11 Solving problems with advanced trees
- Avoiding stack overflow with self-balancing trees
- Implementing the red-black tree
- Implementing maps
- Implementing priority queues
In the previous chapter, you learned about the binary tree structure and basic tree operations. But you saw that to fully benefit from trees, you must either have specific use cases, such as handling randomly ordered data, or a limited data set in order to avoid any risk of stack overflows. Making trees stack-safe is much more difficult than it was for lists because each computing step involves two recursive calls.

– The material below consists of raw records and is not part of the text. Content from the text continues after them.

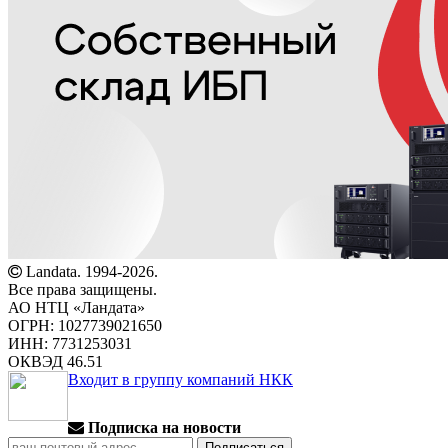
Landata. 1994-2026.
Все права защищены.
АО НТЦ «Ландата»
ОГРН: 1027739021650
ИНН: 7731253031
ОКВЭД 46.51
Входит в группу компаний НКК
Подписка на новости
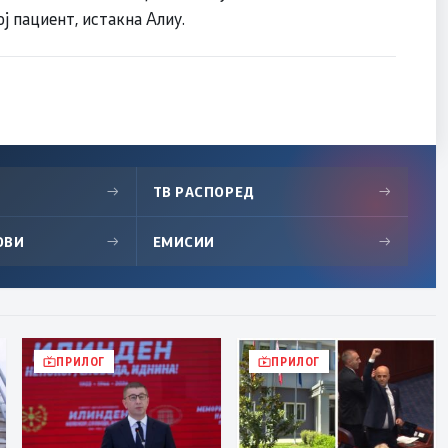
ј пациент, истакна Алиу.
→
ТВ РАСПОРЕД
→
ОВИ
→
ЕМИСИИ
→
ПРИЛОГ
ПРИЛОГ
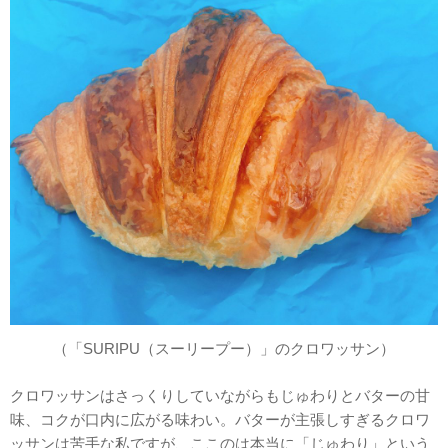
（「SURIPU（スーリープー）」のクロワッサン）
クロワッサンはさっくりしていながらもじゅわりとバターの甘
味、コクが口内に広がる味わい。バターが主張しすぎるクロワ
ッサンは苦手な私ですが、ここのは本当に「じゅわり」という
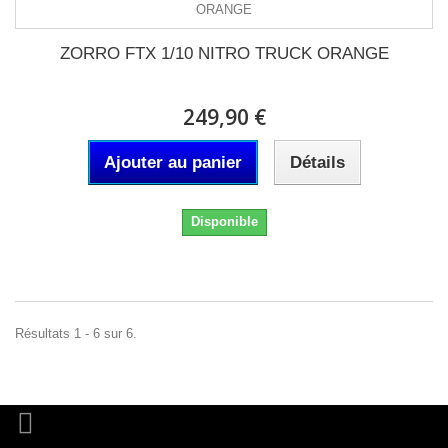
ZORRO FTX 1/10 NITRO TRUCK ORANGE
249,90 €
Ajouter au panier
Détails
Disponible
Résultats 1 - 6 sur 6.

That makes it impossible to create tail-recursive versions. In this chapter, you’ll learn about two specific trees:
- The red-black tree is a self-balancing, general-purpose tree with high performance. It’s suitable for general use and data sets of any size.
- The leftist heap is a specific tree suitable for implementing priority queues.

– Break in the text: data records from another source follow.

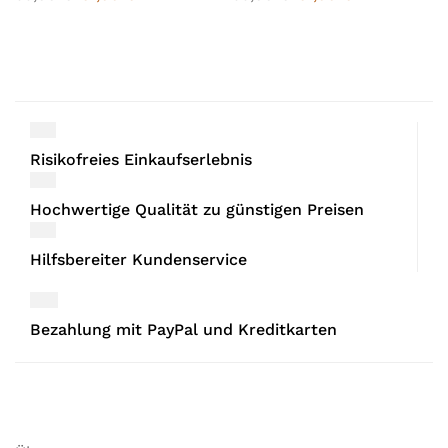
Risikofreies Einkaufserlebnis
Hochwertige Qualität zu günstigen Preisen
Hilfsbereiter Kundenservice
Bezahlung mit PayPal und Kreditkarten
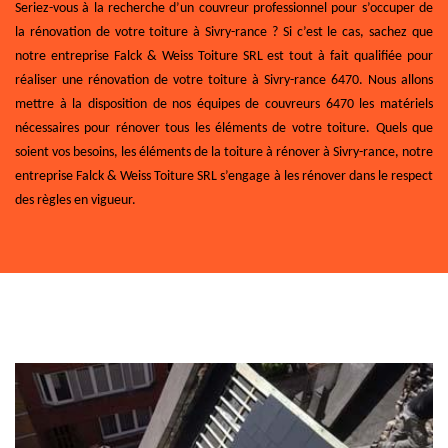
Seriez-vous à la recherche d’un couvreur professionnel pour s’occuper de
la rénovation de votre toiture à Sivry-rance ? Si c’est le cas, sachez que
notre entreprise Falck & Weiss Toiture SRL est tout à fait qualifiée pour
réaliser une rénovation de votre toiture à Sivry-rance 6470. Nous allons
mettre à la disposition de nos équipes de couvreurs 6470 les matériels
nécessaires pour rénover tous les éléments de votre toiture. Quels que
soient vos besoins, les éléments de la toiture à rénover à Sivry-rance, notre
entreprise Falck & Weiss Toiture SRL s’engage à les rénover dans le respect
des règles en vigueur.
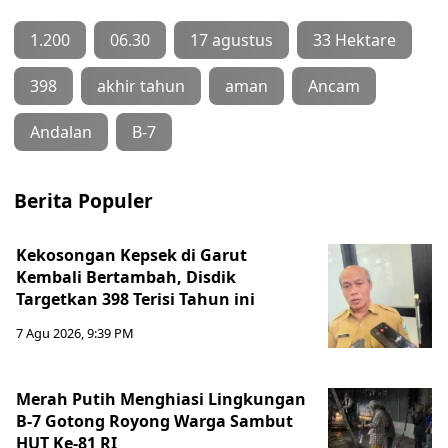
1.200
06.30
17 agustus
33 Hektare
398
akhir tahun
aman
Ancam
Andalan
B-7
Berita Populer
Kekosongan Kepsek di Garut
Kembali Bertambah, Disdik
Targetkan 398 Terisi Tahun ini
7 Agu 2026, 9:39 PM
Merah Putih Menghiasi Lingkungan
B-7 Gotong Royong Warga Sambut
HUT Ke-81 RI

You’ll also learn how to implement maps using trees storing key/values tuples. And you’ll see how to create priority queues for noncomparable elements.
11.1 Better performance and stack safety with self-balancing trees
The Day-Stout-Warren balancing algorithm that you used in the previous chapter isn’t ideally suited for balancing immutable trees because it’s designed for in-place modifications. In order to write safer programs, in-place modifications must be avoided as often as possible.